#### SOURCE EXCERPT:
• • • •
From: | Darren Duncan <darren(at)darrenduncan(dot)net> |
---|---|
To: | pgsql-general(at)postgresql(dot)org |
Subject: | Re: Immediate Constraints |
Date: | 2013-08-15 20:18:52 |
Message-ID: | 520D37AC.7010300@darrenduncan.net |
Views: | Raw Message | Whole Thread | Download mbox | Resend email |
Thread: | |
Lists: | pgsql-general |
From a logical standpoint, its like this.
The purpose of constraints is to have the DBMS enforce your concept of
consistency, wherein a database is consistent if any questions you ask it result
in a valid answer insofar as the database could possibly know.
Immediate constraints ensure that the database is consistent between statement
boundaries, while deferred constraints only ensure that the database is
consistent between transaction boundaries.
Logically speaking, the purpose of immediate constraints is to ensure that the
database can't give you possibly wrong/invalid/illogical answers to a query you
make following a database change but before you commit.
Ideally, from a logical standpoint, all constraints would be immediate, but a
primary reason we have deferred constraints at all is to compensate for
deficiencies in the SQL language such that we can't perform arbitrarily complex
database changes in a single statement, such as inserting a record into each of
2 separate tables as a single operation, and so we may defer any constraint that
requires both records to be present.
Bottom line, the more of your constraints are immediate, the more the database
helps you avoid program bugs or corruption due to decisions made based on
incomplete or wrong database changes you make.
• • • •
#### INFORMATION SUPPLIED:
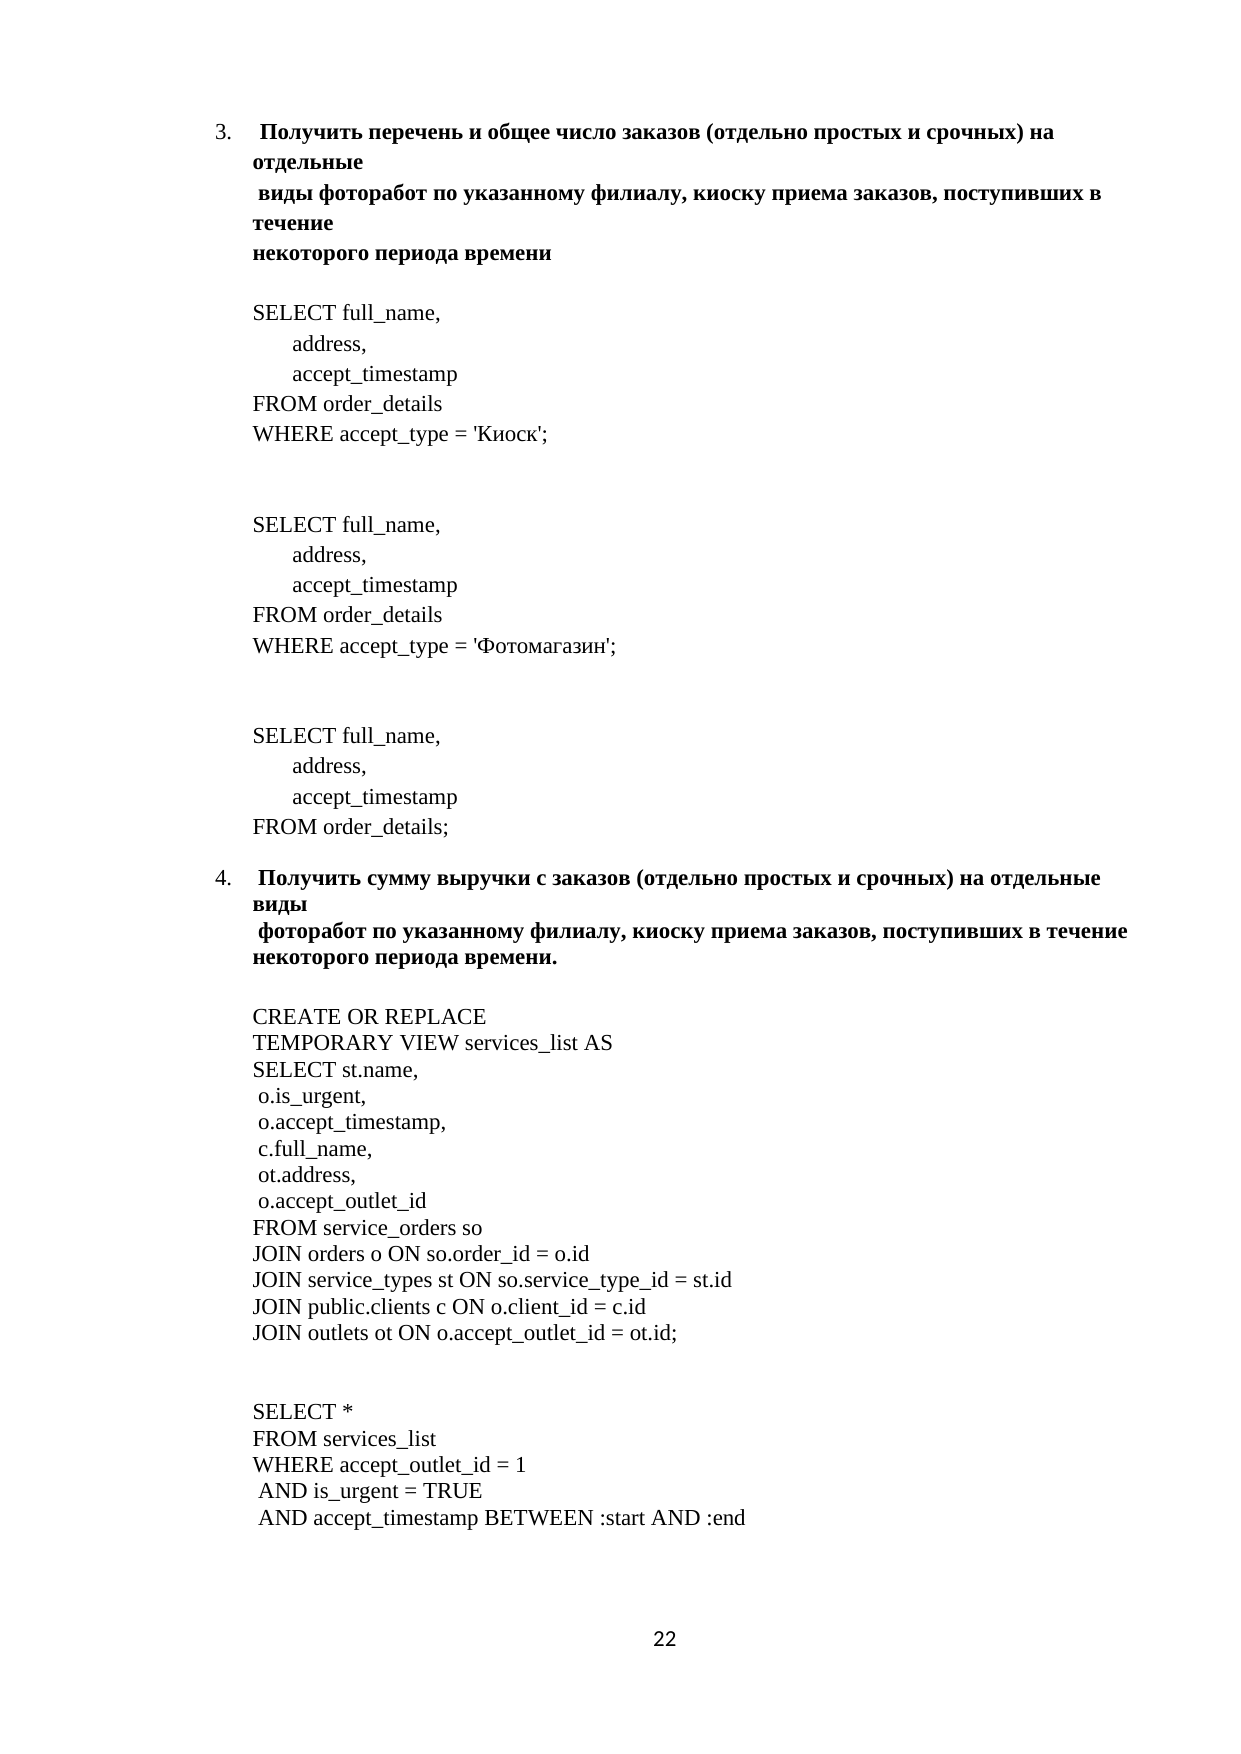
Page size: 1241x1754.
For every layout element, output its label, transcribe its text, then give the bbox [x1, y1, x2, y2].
• • • •
#### THINGS TO DO:
1. In the mailing-list post on immediate constraints, between which boundaries do deferred constraints ensure the database is consistent?
2. Extend the mailing-list post on immediate and deferred constraints past its final sentence.

#### ANSWERS TO THE TASKS:
1. Between transaction boundaries.

2.
-- Darren Duncan
On 2013.08.15 9:14 AM, Perry Smith wrote:
> The direct question is: what is the advantage of an immediate constraint?
>
> My habit is to add constraints to my databases and my first lesson was to make them "deferrable". But a recent fight with pg_restore taught me that to do a pg_restore that is complex, you need to defer the constraints. I cobbled a way to do that as I do the pg_restore.
>
> But that raised a question of why not just make the constraints all "deferred" and simplify my pg_restore process.
>
> Are immediate constraints more efficient? Does this relate to transaction isolation in that the data would be consistent after each statement and therefor give better stability when multiple transactions are running at the same time?
>
> My brain is asking this question because so far in my experience, the issues with constraints are solved by making them deferred. If I made them immediate, would I just bump into a different set of issues whose solution would be to make the constraints immediate?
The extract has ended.